しかし「コーリング」がそれらの作品と一線を画しているのは、最初「シックス・センス」の乗りを維持していたかに見えた作品が、後半、いきなりまったく別の展開を見せ始め、ローランド・ジョフィの「ミッション」か、ジョン・セイルズの「Men with Guns」になってしまうところにある。それまでは荒唐無稽っぽいなと思って見ていた作品が、本当に荒唐無稽になってしまうのだが、その辺の話の飛び方、あるいは力技は、ほとんど感動的とさえ言える。私にとって話そのものが感動的なのではなく、こういう話を大真面目に演じているコスナー本人の方がよほど感動的に見えるのだ。やはりこういうのって、製作している側がどれくらい思いを込められるかが観客を引き込めるかどうかの重要なポイントだと思うのだが、その点、クライマックスのコスナーの思い入れ度は軽く及第点を超えている。これだからコスナーって侮れない。


しかし、そのために批評家から酷評されているのも頷ける。こういう映画を誉めてしまっては、批評家の沽券にかかわるのだろう。キャシー・ベイツとリンダ・ハントのもったいない使われ方も、欠点の一つ。特に尼僧役のハントは、たったあれだけの出番のためにわざわざ担ぎ出されたというのが意外なくらい。ベイツだって、単なる隣人としてだけでなく、もっと話に絡まってくるかと思ったら、頼りになる隣人の域を出ない。彼女の死んだ娘? のことまで出してキャラクターを作ってたのに、本人の活躍の場はほとんどない。ハントに至っては、本当に出番はこれで終わり? いくらなんでもそんなことはないだろう、後でもう一回出てくるんでしょう? と思っていたのに、本当にそれっきりになってしまった。あれではもったいなさ過ぎる。わざわざ身重の身でベネズエラまで赴くエミリーの理由にもほとんど説得力はない。病院でのディレクターを演じるジョー・モートンも、もうちょっと悪どくするなり善人にするなり、どっちかにした方がよかったのに。


監督のトム・シャドヤックは、聞いたことないなあと思っていたら、「エース・ベンチュラ」、「ナッティ・プロフェッサー」、「ライアー・ライアー」と、実はほとんどの作品を見ていた。だって、初期のジム・キャリーのコメディを、誰が監督したかを気にして見ていた人ってあまりいないだろう。そろそろコメディだけじゃなく、他のジャンルにも進出しようと思ったようだ。通常、コメディを撮れる監督はシリアスな作品だって撮れるので、こういう作品を撮っても考えれば不思議じゃない。

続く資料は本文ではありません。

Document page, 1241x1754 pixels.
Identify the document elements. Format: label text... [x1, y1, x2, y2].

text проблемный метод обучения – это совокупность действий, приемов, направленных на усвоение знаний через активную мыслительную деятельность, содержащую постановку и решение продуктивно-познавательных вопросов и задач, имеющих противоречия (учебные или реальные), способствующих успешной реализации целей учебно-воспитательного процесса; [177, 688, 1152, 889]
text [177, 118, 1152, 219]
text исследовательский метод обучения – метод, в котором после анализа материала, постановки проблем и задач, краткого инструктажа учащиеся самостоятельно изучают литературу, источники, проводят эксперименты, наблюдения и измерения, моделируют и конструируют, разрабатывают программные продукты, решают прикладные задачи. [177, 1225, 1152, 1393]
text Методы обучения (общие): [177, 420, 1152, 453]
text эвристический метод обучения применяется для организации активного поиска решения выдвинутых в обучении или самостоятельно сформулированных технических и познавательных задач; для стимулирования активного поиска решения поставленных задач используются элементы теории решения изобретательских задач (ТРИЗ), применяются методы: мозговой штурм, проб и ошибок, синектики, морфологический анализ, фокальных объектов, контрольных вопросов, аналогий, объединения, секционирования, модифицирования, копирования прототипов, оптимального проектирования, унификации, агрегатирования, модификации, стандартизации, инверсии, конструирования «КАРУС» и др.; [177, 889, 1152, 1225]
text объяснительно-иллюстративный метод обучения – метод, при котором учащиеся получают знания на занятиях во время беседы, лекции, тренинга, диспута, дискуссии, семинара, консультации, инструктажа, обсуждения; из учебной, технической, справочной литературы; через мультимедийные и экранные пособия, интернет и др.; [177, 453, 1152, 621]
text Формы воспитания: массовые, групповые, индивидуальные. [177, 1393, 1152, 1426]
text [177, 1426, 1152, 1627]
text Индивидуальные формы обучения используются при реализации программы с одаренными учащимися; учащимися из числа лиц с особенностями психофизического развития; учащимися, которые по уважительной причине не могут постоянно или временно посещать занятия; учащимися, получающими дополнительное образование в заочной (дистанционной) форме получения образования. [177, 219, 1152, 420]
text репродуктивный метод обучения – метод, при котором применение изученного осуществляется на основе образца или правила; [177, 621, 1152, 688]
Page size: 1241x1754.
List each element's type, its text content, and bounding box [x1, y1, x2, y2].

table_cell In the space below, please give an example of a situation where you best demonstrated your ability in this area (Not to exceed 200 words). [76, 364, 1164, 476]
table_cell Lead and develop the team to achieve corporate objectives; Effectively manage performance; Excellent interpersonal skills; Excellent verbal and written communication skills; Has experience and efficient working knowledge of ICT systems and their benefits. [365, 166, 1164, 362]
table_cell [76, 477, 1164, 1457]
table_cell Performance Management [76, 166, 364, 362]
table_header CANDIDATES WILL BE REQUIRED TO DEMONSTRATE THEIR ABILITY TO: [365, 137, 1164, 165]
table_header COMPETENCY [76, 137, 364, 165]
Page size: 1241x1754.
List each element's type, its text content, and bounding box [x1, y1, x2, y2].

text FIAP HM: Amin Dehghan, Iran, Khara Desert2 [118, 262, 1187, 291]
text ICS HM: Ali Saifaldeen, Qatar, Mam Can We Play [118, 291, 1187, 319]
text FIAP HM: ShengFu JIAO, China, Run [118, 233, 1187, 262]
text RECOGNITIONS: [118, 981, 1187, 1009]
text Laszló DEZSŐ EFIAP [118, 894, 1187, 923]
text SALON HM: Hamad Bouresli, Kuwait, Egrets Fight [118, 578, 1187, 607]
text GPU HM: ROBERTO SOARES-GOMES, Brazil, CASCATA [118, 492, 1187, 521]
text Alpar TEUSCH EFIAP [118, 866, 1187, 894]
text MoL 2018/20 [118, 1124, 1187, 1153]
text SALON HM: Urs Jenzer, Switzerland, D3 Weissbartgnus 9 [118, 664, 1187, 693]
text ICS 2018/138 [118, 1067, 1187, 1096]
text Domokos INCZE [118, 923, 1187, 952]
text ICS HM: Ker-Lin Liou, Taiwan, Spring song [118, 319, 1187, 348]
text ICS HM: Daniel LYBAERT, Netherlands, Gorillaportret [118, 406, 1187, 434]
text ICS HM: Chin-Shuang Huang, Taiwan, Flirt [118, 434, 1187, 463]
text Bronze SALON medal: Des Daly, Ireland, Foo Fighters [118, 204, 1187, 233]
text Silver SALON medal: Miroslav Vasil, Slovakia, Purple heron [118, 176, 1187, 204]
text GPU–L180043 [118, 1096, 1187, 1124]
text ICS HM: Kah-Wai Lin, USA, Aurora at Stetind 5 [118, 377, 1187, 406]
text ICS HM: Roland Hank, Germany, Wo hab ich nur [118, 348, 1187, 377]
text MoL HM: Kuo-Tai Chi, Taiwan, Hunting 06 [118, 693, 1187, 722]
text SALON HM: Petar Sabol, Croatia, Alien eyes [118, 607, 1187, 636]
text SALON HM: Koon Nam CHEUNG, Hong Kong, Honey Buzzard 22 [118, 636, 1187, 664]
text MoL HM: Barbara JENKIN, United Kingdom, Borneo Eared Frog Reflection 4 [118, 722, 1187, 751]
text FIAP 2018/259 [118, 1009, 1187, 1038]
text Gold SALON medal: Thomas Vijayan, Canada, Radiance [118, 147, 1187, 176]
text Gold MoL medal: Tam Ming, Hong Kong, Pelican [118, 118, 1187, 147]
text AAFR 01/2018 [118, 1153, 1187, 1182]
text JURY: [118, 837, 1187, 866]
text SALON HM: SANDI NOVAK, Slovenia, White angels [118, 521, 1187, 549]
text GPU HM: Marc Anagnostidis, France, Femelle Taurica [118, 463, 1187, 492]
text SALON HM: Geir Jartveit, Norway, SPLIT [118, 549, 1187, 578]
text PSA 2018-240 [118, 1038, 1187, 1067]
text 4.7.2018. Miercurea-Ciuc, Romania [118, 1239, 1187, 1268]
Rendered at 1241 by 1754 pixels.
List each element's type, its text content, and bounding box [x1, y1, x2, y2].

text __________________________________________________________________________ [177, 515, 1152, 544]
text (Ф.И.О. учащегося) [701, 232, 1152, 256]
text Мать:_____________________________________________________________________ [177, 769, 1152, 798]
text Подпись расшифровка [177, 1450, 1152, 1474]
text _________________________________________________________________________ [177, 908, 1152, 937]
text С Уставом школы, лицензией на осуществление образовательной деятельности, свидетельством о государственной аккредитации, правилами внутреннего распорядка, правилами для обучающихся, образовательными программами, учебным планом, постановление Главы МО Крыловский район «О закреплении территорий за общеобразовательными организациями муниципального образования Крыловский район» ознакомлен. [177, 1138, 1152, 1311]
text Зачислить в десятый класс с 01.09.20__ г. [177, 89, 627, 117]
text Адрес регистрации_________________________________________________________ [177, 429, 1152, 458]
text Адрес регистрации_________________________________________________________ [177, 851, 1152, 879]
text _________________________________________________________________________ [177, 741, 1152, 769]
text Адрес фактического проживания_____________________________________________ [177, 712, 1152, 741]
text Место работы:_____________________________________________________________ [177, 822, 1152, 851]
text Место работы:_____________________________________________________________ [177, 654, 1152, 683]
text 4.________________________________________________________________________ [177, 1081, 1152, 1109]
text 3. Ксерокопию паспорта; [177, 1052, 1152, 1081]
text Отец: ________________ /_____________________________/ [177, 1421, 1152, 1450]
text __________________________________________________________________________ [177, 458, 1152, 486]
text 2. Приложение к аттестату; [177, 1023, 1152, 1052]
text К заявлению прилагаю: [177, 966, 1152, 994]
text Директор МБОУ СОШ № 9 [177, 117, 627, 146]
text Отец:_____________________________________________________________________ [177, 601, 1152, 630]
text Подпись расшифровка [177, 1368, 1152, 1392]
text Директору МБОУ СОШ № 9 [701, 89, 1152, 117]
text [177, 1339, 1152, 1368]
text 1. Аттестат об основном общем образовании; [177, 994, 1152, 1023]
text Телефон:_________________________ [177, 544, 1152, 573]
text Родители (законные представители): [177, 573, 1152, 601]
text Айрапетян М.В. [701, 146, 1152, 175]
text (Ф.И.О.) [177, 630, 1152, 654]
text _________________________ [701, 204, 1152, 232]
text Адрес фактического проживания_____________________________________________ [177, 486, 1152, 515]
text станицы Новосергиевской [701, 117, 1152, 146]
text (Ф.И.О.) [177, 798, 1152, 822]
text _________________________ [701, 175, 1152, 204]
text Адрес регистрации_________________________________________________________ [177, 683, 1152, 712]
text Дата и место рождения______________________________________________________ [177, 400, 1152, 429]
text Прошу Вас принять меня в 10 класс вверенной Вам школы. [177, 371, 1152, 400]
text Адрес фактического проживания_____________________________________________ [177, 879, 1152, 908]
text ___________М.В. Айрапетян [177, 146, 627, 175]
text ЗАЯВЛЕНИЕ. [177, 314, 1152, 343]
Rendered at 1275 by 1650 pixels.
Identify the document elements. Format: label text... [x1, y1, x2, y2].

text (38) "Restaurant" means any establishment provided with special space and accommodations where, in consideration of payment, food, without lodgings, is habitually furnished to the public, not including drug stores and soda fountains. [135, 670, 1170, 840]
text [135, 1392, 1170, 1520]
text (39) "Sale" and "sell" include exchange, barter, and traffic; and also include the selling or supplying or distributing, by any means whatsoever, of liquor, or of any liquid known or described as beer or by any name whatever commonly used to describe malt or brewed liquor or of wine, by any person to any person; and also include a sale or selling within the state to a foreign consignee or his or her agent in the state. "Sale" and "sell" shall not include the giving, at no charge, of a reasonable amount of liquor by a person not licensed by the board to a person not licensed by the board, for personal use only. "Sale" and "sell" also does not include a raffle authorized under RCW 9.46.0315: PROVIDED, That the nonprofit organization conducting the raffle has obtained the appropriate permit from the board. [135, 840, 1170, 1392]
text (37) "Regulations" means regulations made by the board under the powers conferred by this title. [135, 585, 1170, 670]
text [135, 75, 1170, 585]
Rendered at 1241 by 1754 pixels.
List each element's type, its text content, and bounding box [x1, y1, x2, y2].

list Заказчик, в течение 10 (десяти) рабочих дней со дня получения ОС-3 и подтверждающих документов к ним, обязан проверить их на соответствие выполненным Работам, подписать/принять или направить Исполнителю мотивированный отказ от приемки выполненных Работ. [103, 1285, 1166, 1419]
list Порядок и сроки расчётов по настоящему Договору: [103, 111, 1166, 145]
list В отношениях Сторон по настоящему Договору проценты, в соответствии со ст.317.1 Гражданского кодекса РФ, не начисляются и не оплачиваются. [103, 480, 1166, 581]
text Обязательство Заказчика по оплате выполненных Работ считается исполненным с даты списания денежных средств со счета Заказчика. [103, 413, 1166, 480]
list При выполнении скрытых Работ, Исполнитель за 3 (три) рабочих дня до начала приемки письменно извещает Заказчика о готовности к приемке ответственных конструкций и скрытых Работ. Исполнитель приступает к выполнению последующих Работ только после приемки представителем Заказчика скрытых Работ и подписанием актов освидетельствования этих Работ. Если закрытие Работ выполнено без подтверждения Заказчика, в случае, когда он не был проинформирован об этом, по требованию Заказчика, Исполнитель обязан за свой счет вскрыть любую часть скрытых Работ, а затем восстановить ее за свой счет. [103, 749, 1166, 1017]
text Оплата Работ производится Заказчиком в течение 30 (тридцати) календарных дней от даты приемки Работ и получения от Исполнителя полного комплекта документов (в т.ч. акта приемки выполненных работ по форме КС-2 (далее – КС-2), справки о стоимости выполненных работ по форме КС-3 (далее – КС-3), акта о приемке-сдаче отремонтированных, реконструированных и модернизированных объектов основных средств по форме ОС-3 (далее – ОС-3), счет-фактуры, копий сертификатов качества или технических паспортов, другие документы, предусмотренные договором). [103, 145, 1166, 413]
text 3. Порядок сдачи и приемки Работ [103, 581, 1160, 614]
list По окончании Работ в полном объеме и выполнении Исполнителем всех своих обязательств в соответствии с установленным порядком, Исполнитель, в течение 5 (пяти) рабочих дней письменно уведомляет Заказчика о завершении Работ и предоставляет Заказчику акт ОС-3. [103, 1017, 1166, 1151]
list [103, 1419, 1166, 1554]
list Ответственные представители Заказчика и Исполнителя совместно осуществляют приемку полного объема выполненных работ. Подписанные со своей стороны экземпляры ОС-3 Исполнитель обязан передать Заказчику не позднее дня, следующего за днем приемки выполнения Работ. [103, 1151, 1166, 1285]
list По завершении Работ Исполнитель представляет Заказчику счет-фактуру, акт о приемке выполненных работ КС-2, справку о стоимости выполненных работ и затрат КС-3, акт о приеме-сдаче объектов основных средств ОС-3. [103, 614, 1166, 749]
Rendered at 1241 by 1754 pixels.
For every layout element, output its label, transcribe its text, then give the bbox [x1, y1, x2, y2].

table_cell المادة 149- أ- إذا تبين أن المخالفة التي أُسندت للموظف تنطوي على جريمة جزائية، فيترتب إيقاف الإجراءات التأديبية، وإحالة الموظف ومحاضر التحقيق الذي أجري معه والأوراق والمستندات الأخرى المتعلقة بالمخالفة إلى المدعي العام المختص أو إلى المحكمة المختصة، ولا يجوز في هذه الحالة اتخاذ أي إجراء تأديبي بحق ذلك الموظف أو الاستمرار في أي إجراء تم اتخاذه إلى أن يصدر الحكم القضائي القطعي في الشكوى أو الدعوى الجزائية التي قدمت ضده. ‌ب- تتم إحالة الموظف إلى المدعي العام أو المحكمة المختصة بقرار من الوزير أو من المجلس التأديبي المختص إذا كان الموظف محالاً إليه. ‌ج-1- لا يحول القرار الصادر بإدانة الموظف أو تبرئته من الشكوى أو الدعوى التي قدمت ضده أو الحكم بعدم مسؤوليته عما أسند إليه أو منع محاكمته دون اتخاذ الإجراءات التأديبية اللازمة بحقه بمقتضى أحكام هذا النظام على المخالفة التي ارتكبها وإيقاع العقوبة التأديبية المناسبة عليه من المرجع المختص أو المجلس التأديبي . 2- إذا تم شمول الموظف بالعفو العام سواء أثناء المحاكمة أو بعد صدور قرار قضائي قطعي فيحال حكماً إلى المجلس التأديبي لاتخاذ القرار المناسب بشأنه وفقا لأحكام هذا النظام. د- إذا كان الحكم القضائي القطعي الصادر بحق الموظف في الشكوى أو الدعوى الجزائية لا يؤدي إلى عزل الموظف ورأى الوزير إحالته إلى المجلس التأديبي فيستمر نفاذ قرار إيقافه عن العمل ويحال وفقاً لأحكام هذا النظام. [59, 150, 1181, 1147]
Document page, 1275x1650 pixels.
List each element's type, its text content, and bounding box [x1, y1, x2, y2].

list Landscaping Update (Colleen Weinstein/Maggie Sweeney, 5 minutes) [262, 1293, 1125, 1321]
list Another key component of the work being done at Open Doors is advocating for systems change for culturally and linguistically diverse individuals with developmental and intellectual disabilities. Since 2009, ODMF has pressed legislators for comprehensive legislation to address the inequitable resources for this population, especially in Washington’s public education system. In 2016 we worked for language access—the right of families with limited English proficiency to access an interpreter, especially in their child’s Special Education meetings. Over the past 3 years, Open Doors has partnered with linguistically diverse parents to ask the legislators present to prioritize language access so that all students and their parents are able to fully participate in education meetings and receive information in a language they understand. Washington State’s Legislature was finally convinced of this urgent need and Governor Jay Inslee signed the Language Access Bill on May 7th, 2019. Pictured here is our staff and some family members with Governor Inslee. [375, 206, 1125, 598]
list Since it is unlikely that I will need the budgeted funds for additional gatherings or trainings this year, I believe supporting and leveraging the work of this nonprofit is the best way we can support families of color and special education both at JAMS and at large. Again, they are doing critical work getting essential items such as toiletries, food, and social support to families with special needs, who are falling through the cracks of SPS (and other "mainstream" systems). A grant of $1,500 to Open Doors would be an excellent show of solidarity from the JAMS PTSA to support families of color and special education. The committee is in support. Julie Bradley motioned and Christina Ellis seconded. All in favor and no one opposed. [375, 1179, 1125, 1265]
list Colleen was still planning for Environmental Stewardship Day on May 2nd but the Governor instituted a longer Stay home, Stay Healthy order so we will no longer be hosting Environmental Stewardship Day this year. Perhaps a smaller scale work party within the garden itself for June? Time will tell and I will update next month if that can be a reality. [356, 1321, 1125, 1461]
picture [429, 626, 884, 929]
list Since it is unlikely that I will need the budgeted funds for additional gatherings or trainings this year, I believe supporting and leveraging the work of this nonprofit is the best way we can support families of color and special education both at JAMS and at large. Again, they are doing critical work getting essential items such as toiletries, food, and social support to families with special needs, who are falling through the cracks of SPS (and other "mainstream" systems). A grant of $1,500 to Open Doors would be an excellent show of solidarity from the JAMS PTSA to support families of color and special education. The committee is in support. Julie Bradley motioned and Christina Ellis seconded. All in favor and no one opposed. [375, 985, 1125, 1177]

因みにタイトルの「コーリング」とはもちろんトンボのことなのだが、エミリーがその形をしたあざを右肩下に持っており、本人もトンボが好きでトンボをモチーフにした様々な装飾品とかを持っていたりする。それで「コーリング」なのだろう。私は映画の中で子供たちが描く歪んだ十字架のような奇妙な絵もトンボを意味しているとばかり思っていたら、そうではなかった。あれも見ようによってはトンボに見えなくもないし、この辺の曖昧さも今一つ。もしかしたら欧米ではトンボは死者の魂を運んでくるとか何とかいった言い伝えでもあるのだろうか。しかしこういった欠点はあるにしても、この作品、なんか、私はあまり貶す気にはなれない。はっきり言って内心無茶苦茶だ、と思いながら最後まで見てしまった。将来、もしたまたまこの作品がTVでかかっていたとして、それをたまたま見ていたとしても、やはりまた最後までつきあって見てしまいそうな気がする。要するに、たとえ欠点はあっても、私は「コーリング」を結構面白く見たのだ。